E o rei, que adorava enigmas, respondeu:

‘É claro, meu pequeno, você deve esquecer aquela semente e seguir com sua vida. Você é uma criança rica! Por que você deveria querer uma minúscula semente de sésamo? Esqueça isto!’

E, dos braços do pescador, o menininho replicou:

‘Então, considere esta história, senhor … e siga seu próprio conselho. Você é um rei, e pode ter tudo o que deseja. Você tem todos os prazeres do mundo e há muitas belas mulheres que provavelmente se apaixonariam pelo senhor se se dirigisse a elas com carinho e sensibilidade. Então, esqueça o que não pode ter, deixe ir!’

 

O rei repentinamente ficou em silêncio, o mesmo silêncio que se abateu sobre a sala enquanto ele cofiava o canto do seu bigode e refletia. Finalmente, ele deu um sorriso e disse:

‘Você é realmente um menininho surpreendente. Que seja feito, como você disse!’

E voltando-se para o pescador, ele disse:

‘E você, bom pescador, volte para sua mulher e seja feliz.’

Mas a criança meio jinn nos braços do pescador adicionou:

‘Meu rei e senhor! Se me permitir, eu gostaria de lhe oferecer um pensamento a mais….

‘É claro, meu pequeno’, respondeu o rei. ‘Diga me.’

‘Meu senhor, ter não é mais importante que ser. Senhor, não pense tanto em ter. Pense mais em ser e seja um bom rei.’

Decorridos muitos dias desta conversa, o rei foi visto abatido e pensativo enquanto perambulava pelos aposentos e salas do seu palácio ou com olhar perdido a distância enquanto navegava pelo Nilo.

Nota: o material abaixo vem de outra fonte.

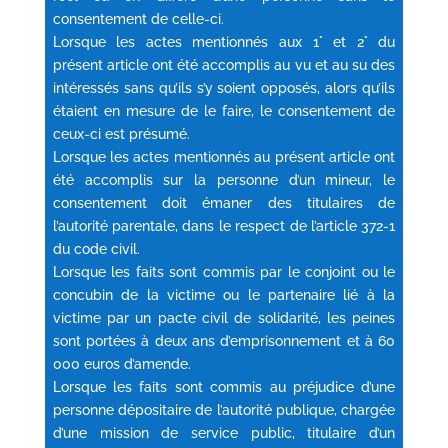
consentement de celle-ci.
Lorsque les actes mentionnés aux 1° et 2° du
présent article ont été accomplis au vu et au su des
intéressés sans qu’ils s’y soient opposés, alors qu’ils
étaient en mesure de le faire, le consentement de
ceux-ci est présumé.
Lorsque les actes mentionnés au présent article ont
été accomplis sur la personne d’un mineur, le
consentement doit émaner des titulaires de
l’autorité parentale, dans le respect de l’article 372-1
du code civil.
Lorsque les faits sont commis par le conjoint ou le
concubin de la victime ou le partenaire lié à la
victime par un pacte civil de solidarité, les peines
sont portées à deux ans d’emprisonnement et à 60
000 euros d’amende.
Lorsque les faits sont commis au préjudice d’une
personne dépositaire de l’autorité publique, chargée
d’une mission de service public, titulaire d’un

Dizem, que não muito depois, seu caráter mudou e ele tornou-se um rei realmente amado por seus súditos, o melhor rei que já tiveram.   

 

Adaptado por Grian A. Cutanda (2020).

Sob licença Creative Commons CC BY-NC-SA.

 

 

Comentários

Se muitos dirigentes deste nosso planeta tivessem a oportunidade de encontrar-se com uma criança meio jinn – que é meio gênio da lâmpada – que os fizesse perceber seus atos despóticos, seus ultrajes, sua arbitrariedade e suas decisões impiedosas…..

 

Fontes

Meade, E. H. (2001). The Moon in the Well: Wisdom Tales to Transform Your Life, Family and Community. Chicago, IL: Open Court.

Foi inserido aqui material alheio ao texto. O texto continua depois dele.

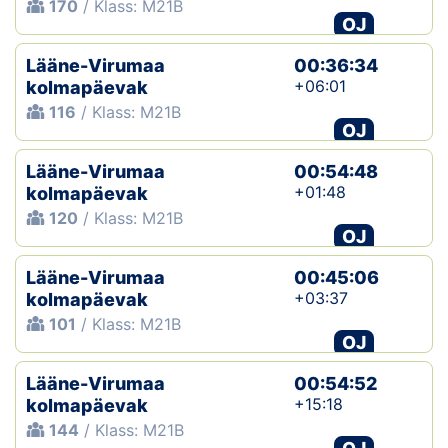
170
/ Klass: M21B
OJ
Lääne-Virumaa
00:36:34
+06:01
kolmapäevak
116
/ Klass: M21B
OJ
Lääne-Virumaa
00:54:48
+01:48
kolmapäevak
120
/ Klass: M21B
OJ
Lääne-Virumaa
00:45:06
+03:37
kolmapäevak
101
/ Klass: M21B
OJ
Lääne-Virumaa
00:54:52
+15:18
kolmapäevak
144
/ Klass: M21B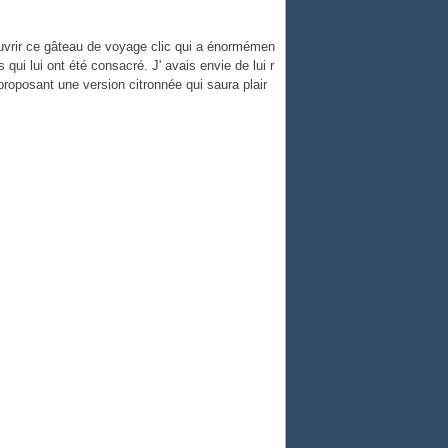
ouvrir ce gâteau de voyage clic qui a énormémen
 qui lui ont été consacré. J' avais envie de lui r
oposant une version citronnée qui saura plair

Meade, E. H. (2012). The Sesame Seed and the Date Palm Tree. Spirit of Trees: Educational resources website. Acessado em: http://spiritoftrees.org/the-sesame-seed-and-the-date-palm-tree

 

Associado ao texto da Carta da Terra

 

Preâmbulo: São necessárias mudanças fundamentais dos nossos valores, instituições e modos de vida. Devemos entender que, quando as necessidades básicas forem atingidas, o desenvolvimento humano será́ primariamente voltado a ser mais, não a ter mais.

 

Outras passagens que esta história ilustra

 

Princípio 13e: Eliminar a corrupção em todas as instituições públicas e privadas.

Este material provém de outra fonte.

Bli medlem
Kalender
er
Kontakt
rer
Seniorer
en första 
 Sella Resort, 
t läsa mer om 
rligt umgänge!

Princípio 16f: Reconhecer que a paz é a plenitude criada por relações corretas consigo mesmo, com outras pessoas, outras culturas, outras vidas, com a Terra e com a totalidade maior da qual somos parte.

O Caminho Adiante – A vida muitas vezes envolve tensões entre valores importantes. Isto pode significar escolhas difíceis. Porém, necessitamos encontrar caminhos para harmonizar a diversidade com a unidade, o exercício da liberdade com o bem comum, objetivos de curto prazo com metas de longo prazo.